Akiptan’s model is to make investments in Indian producers rather than conventional loans and negotiate a return on investment as a percentage that can then be leveraged for a profit with other philanthropic partners to allow Akiptan to continue the model without being dependent on loans being repaid in full.

Barriers and Challenges:
Food sovereignty and self-sufficiency is a difficult goal for tribes and Indian Country in general, to commit to as a priority. Leadership is forced to respond to so many emergency-level situations that demand time and attention, it’s very difficult to step back and focus on a 15-year goal of feeding your people from your own natural resource. As a result, lacking attention for this issue is the biggest barrier encountered.

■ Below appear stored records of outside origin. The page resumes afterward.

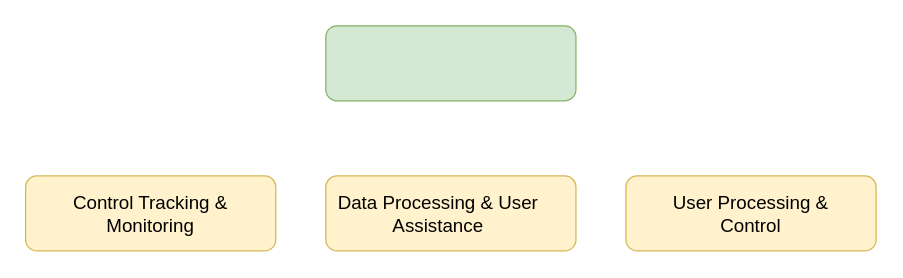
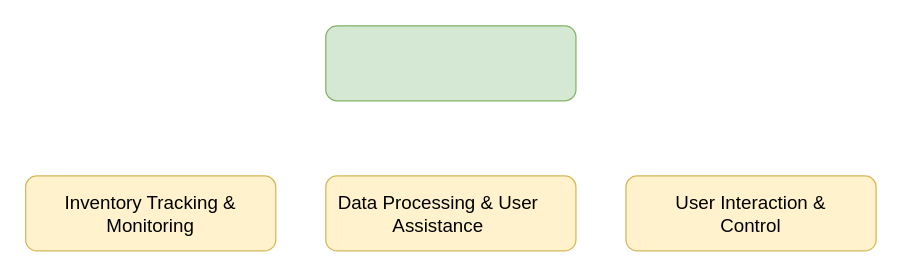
  <mxCell id="0" />
  <mxCell id="1" parent="0" />
  <mxCell id="2" value="" style="rounded=1;whiteSpace=wrap;html=1;fillColor=#d5e8d4;strokeColor=#82b366;" vertex="1" parent="1"><mxGeometry x="260" y="20" width="200" height="60" as="geometry" /></mxCell>
  <mxCell id="3" value="" style="rounded=1;whiteSpace=wrap;html=1;fillColor=#fff2cc;strokeColor=#d6b656;" vertex="1" parent="1"><mxGeometry x="20" y="140" width="200" height="60" as="geometry" /></mxCell>
  <mxCell id="4" value="" style="rounded=1;whiteSpace=wrap;html=1;fillColor=#fff2cc;strokeColor=#d6b656;" vertex="1" parent="1"><mxGeometry x="260" y="140" width="200" height="60" as="geometry" /></mxCell>
  <mxCell id="5" value="" style="rounded=1;whiteSpace=wrap;html=1;fillColor=#fff2cc;strokeColor=#d6b656;" vertex="1" parent="1"><mxGeometry x="500" y="140" width="200" height="60" as="geometry" /></mxCell>
- <mxCell id="6" value="Control Tracking &amp; Monitoring" style="text;whiteSpace=wrap;verticalAlign=middle;align=center;fontSize=15;" vertex="1" parent="1"><mxGeometry x="35" y="150" width="170" height="40" as="geometry" /></mxCell>
+ <mxCell id="6" value="Inventory Tracking &amp; Monitoring" style="text;whiteSpace=wrap;verticalAlign=middle;align=center;fontSize=15;" vertex="1" parent="1"><mxGeometry x="35" y="150" width="170" height="40" as="geometry" /></mxCell>
  <mxCell id="7" value="Data Processing &amp; User Assistance" style="text;whiteSpace=wrap;verticalAlign=middle;align=center;fontSize=15;" vertex="1" parent="1"><mxGeometry x="265" y="150" width="170" height="40" as="geometry" /></mxCell>
- <mxCell id="8" value="User Processing &amp; Control" style="text;whiteSpace=wrap;verticalAlign=middle;align=center;fontSize=15;" vertex="1" parent="1"><mxGeometry x="515" y="150" width="170" height="40" as="geometry" /></mxCell>
+ <mxCell id="8" value="User Interaction &amp; Control" style="text;whiteSpace=wrap;verticalAlign=middle;align=center;fontSize=15;" vertex="1" parent="1"><mxGeometry x="515" y="150" width="170" height="40" as="geometry" /></mxCell>
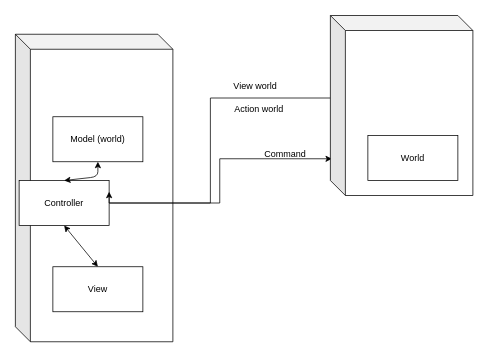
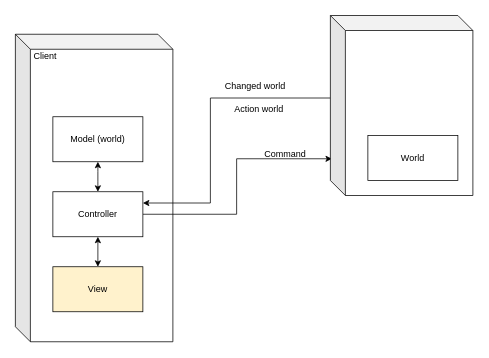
  <mxCell id="0" />
  <mxCell id="1" parent="0" />
  <mxCell id="2" value="" style="shape=cube;whiteSpace=wrap;html=1;boundedLbl=1;backgroundOutline=1;darkOpacity=0.05;darkOpacity2=0.1;shadow=0;" vertex="1" parent="1"><mxGeometry x="20" y="45" width="210" height="410" as="geometry" /></mxCell>
- <mxCell id="3" value="View" style="rounded=0;whiteSpace=wrap;html=1;" vertex="1" parent="1"><mxGeometry x="70" y="355" width="120" height="60" as="geometry" /></mxCell>
+ <mxCell id="3" value="View" style="rounded=0;whiteSpace=wrap;html=1;fillColor=#fff2cc;" vertex="1" parent="1"><mxGeometry x="70" y="355" width="120" height="60" as="geometry" /></mxCell>
  <mxCell id="4" style="edgeStyle=orthogonalEdgeStyle;rounded=0;orthogonalLoop=1;jettySize=auto;html=1;exitX=1;exitY=0.5;exitDx=0;exitDy=0;startArrow=none;startFill=0;entryX=0.011;entryY=0.796;entryDx=0;entryDy=0;entryPerimeter=0;" edge="1" parent="1" source="5" target="8"><mxGeometry relative="1" as="geometry" /></mxCell>
- <mxCell id="5" value="Controller" style="rounded=0;whiteSpace=wrap;html=1;" vertex="1" parent="1"><mxGeometry x="25" y="240" width="120" height="60" as="geometry" /></mxCell>
+ <mxCell id="5" value="Controller" style="rounded=0;whiteSpace=wrap;html=1;" vertex="1" parent="1"><mxGeometry x="70" y="255" width="120" height="60" as="geometry" /></mxCell>
  <mxCell id="6" value="Model (world)" style="rounded=0;whiteSpace=wrap;html=1;" vertex="1" parent="1"><mxGeometry x="70" y="155" width="120" height="60" as="geometry" /></mxCell>
  <mxCell id="7" style="edgeStyle=orthogonalEdgeStyle;rounded=0;orthogonalLoop=1;jettySize=auto;html=1;exitX=0;exitY=0;exitDx=0;exitDy=110;exitPerimeter=0;startArrow=none;startFill=0;entryX=1;entryY=0.25;entryDx=0;entryDy=0;" edge="1" parent="1" source="8" target="5"><mxGeometry relative="1" as="geometry"><Array as="points"><mxPoint x="280" y="130" /><mxPoint x="280" y="270" /></Array></mxGeometry></mxCell>
  <mxCell id="8" value="" style="shape=cube;whiteSpace=wrap;html=1;boundedLbl=1;backgroundOutline=1;darkOpacity=0.05;darkOpacity2=0.1;size=20;" vertex="1" parent="1"><mxGeometry x="440" y="20" width="190" height="240" as="geometry" /></mxCell>
  <mxCell id="9" value="World" style="rounded=0;whiteSpace=wrap;html=1;" vertex="1" parent="1"><mxGeometry x="490" y="180" width="120" height="60" as="geometry" /></mxCell>
  <mxCell id="10" value="" style="endArrow=classic;startArrow=classic;html=1;exitX=0.5;exitY=0;exitDx=0;exitDy=0;entryX=0.5;entryY=1;entryDx=0;entryDy=0;" edge="1" parent="1" source="5" target="6"><mxGeometry width="50" height="50" relative="1" as="geometry"><mxPoint x="140" y="165" as="sourcePoint" /><mxPoint x="140" y="124" as="targetPoint" /><Array as="points"><mxPoint x="130" y="235" /></Array></mxGeometry></mxCell>
  <mxCell id="11" value="" style="endArrow=classic;startArrow=classic;html=1;exitX=0.5;exitY=0;exitDx=0;exitDy=0;entryX=0.5;entryY=1;entryDx=0;entryDy=0;" edge="1" parent="1" source="3" target="5"><mxGeometry width="50" height="50" relative="1" as="geometry"><mxPoint x="150" y="175" as="sourcePoint" /><mxPoint x="150" y="134" as="targetPoint" /></mxGeometry></mxCell>
+ <mxCell id="12" value="Client" style="text;html=1;strokeColor=none;fillColor=none;align=center;verticalAlign=middle;whiteSpace=wrap;rounded=0;shadow=0;" vertex="1" parent="1"><mxGeometry x="40" y="65" width="40" height="20" as="geometry" /></mxCell>
  <mxCell id="13" value="Command" style="text;html=1;strokeColor=none;fillColor=none;align=center;verticalAlign=middle;whiteSpace=wrap;rounded=0;shadow=0;" vertex="1" parent="1"><mxGeometry x="360" y="195" width="40" height="20" as="geometry" /></mxCell>
- <mxCell id="14" value="&lt;div&gt;View world&lt;/div&gt;" style="text;html=1;strokeColor=none;fillColor=none;align=center;verticalAlign=middle;whiteSpace=wrap;rounded=0;shadow=0;" vertex="1" parent="1"><mxGeometry x="290" y="105" width="100" height="20" as="geometry" /></mxCell>
+ <mxCell id="14" value="&lt;div&gt;Changed world&lt;/div&gt;" style="text;html=1;strokeColor=none;fillColor=none;align=center;verticalAlign=middle;whiteSpace=wrap;rounded=0;shadow=0;" vertex="1" parent="1"><mxGeometry x="290" y="105" width="100" height="20" as="geometry" /></mxCell>
  <mxCell id="15" value="Action world" style="text;html=1;strokeColor=none;fillColor=none;align=center;verticalAlign=middle;whiteSpace=wrap;rounded=0;shadow=0;" vertex="1" parent="1"><mxGeometry x="300" y="135" width="90" height="20" as="geometry" /></mxCell>
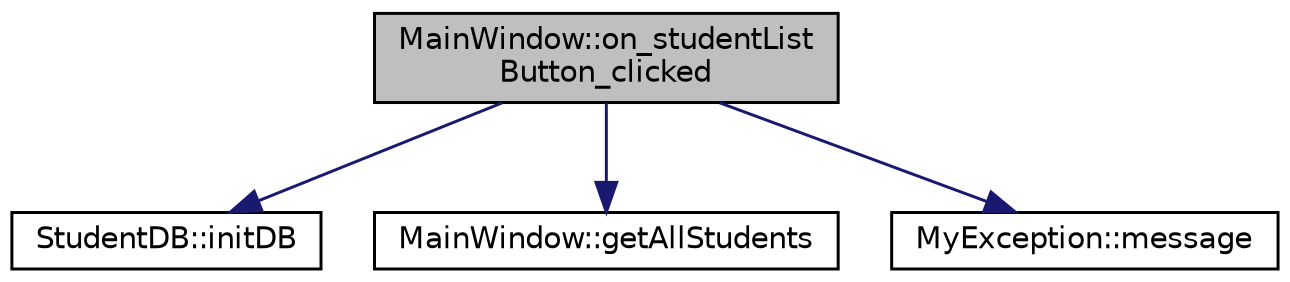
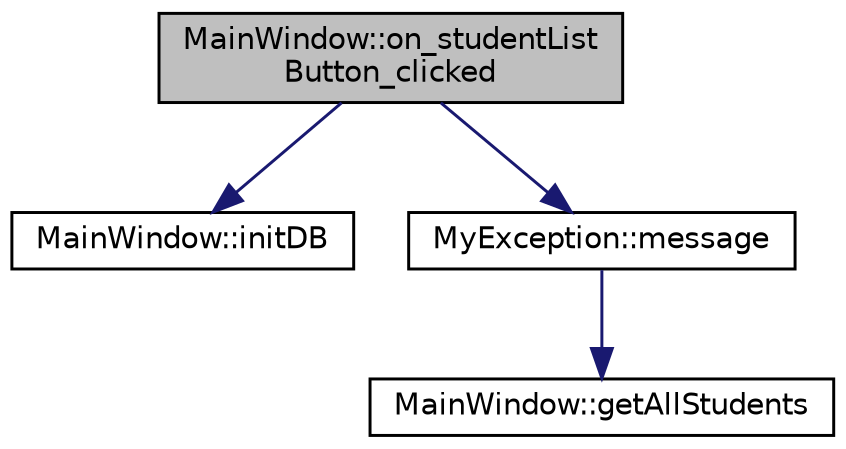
  digraph {
    rankdir=TB
    node [color=black fillcolor=white fontname=Helvetica fontsize=10 shape=record style=filled]
    edge [color=midnightblue fontname=Helvetica fontsize=10 labelfontname=Helvetica labelfontsize=10 style=solid]
    n1 [fillcolor=grey75 fontcolor=black height=0.2 label="MainWindow::on_studentList\lButton_clicked" width=0.4]
-   n2 [height=0.2 label="StudentDB::initDB" width=0.4]
+   n2 [height=0.2 label="MainWindow::initDB" width=0.4]
    n3 [height=0.2 label="MainWindow::getAllStudents" width=0.4]
    n4 [height=0.2 label="MyException::message" width=0.4]
    n1 -> n2
-   n1 -> n3
+   n4 -> n3
    n1 -> n4
  }
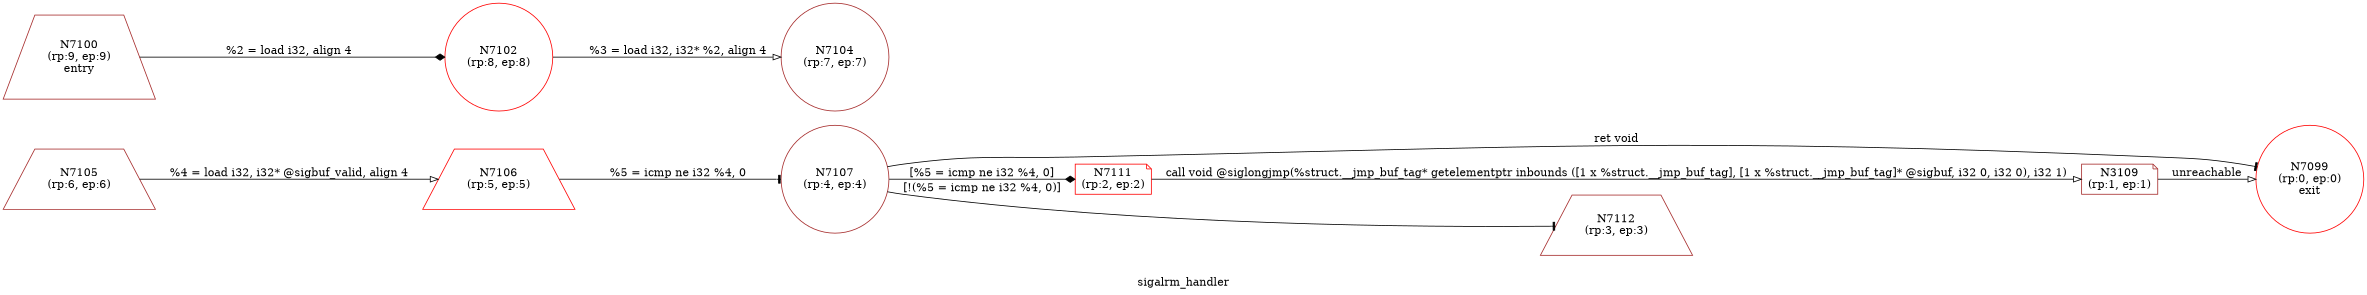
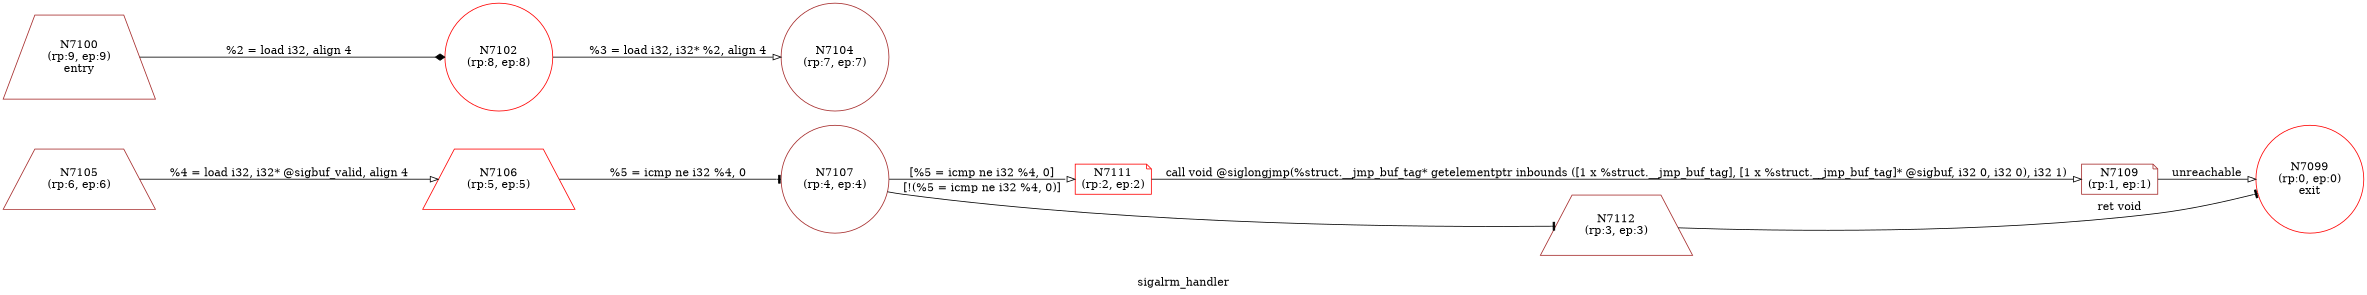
  digraph {
    label=sigalrm_handler
    rankdir=LR
    node [color=brown shape=circle]
    edge [arrowhead=onormal]
    n1 [color=red label="N7099\n(rp:0, ep:0)\nexit"]
    n2 [label="N7100\n(rp:9, ep:9)\nentry" shape=trapezium]
    n3 [color=red label="N7102\n(rp:8, ep:8)"]
    n4 [label="N7104\n(rp:7, ep:7)"]
    n5 [label="N7105\n(rp:6, ep:6)" shape=trapezium]
    n6 [color=red label="N7106\n(rp:5, ep:5)" shape=trapezium]
    n7 [label="N7107\n(rp:4, ep:4)"]
    n8 [color=red label="N7111\n(rp:2, ep:2)" shape=note]
    n9 [label="N7112\n(rp:3, ep:3)" shape=trapezium]
-   n10 [label="N3109\n(rp:1, ep:1)" shape=note]
+   n10 [label="N7109\n(rp:1, ep:1)" shape=note]
    n2 -> n3 [arrowhead=diamond label="%2 = load i32, align 4"]
    n3 -> n4 [label="%3 = load i32, i32* %2, align 4"]
    n5 -> n6 [label="%4 = load i32, i32* @sigbuf_valid, align 4"]
    n6 -> n7 [arrowhead=tee label="%5 = icmp ne i32 %4, 0"]
-   n7 -> n8 [arrowhead=diamond label="[%5 = icmp ne i32 %4, 0]"]
+   n7 -> n8 [label="[%5 = icmp ne i32 %4, 0]"]
    n7 -> n9 [arrowhead=tee label="[!(%5 = icmp ne i32 %4, 0)]"]
    n8 -> n10 [label="call void @siglongjmp(%struct.__jmp_buf_tag* getelementptr inbounds ([1 x %struct.__jmp_buf_tag], [1 x %struct.__jmp_buf_tag]* @sigbuf, i32 0, i32 0), i32 1)"]
-   n7 -> n1 [arrowhead=tee label="ret void"]
+   n9 -> n1 [arrowhead=tee label="ret void"]
    n10 -> n1 [label=unreachable]
  }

Securing funding is a challenge. AIC takes on the responsibility to lift the burden of finding the resources to do this work from tribal governments, so they can move forward when they are ready to.

Primary Funding:
Initially, IAC had been funded through BIA appropriations, however after budget cuts in the 1990s, they didn’t want to compete with tribes. Most of the funding now, comes through the USDA.

Insights for others:
Rebuilding food systems is a critical part of solving for persistent poverty in Indian country. We need to address exploitation of our natural resources as well as our agricultural activity in the economy.

The attention that the Seeds of Native Health Movement through the Shakopee Tribe and the Native American Agriculture F. und are bringing to agriculture will open up a lot more opportunity to partner with tribes who have been on the edge of jumping into a food economy.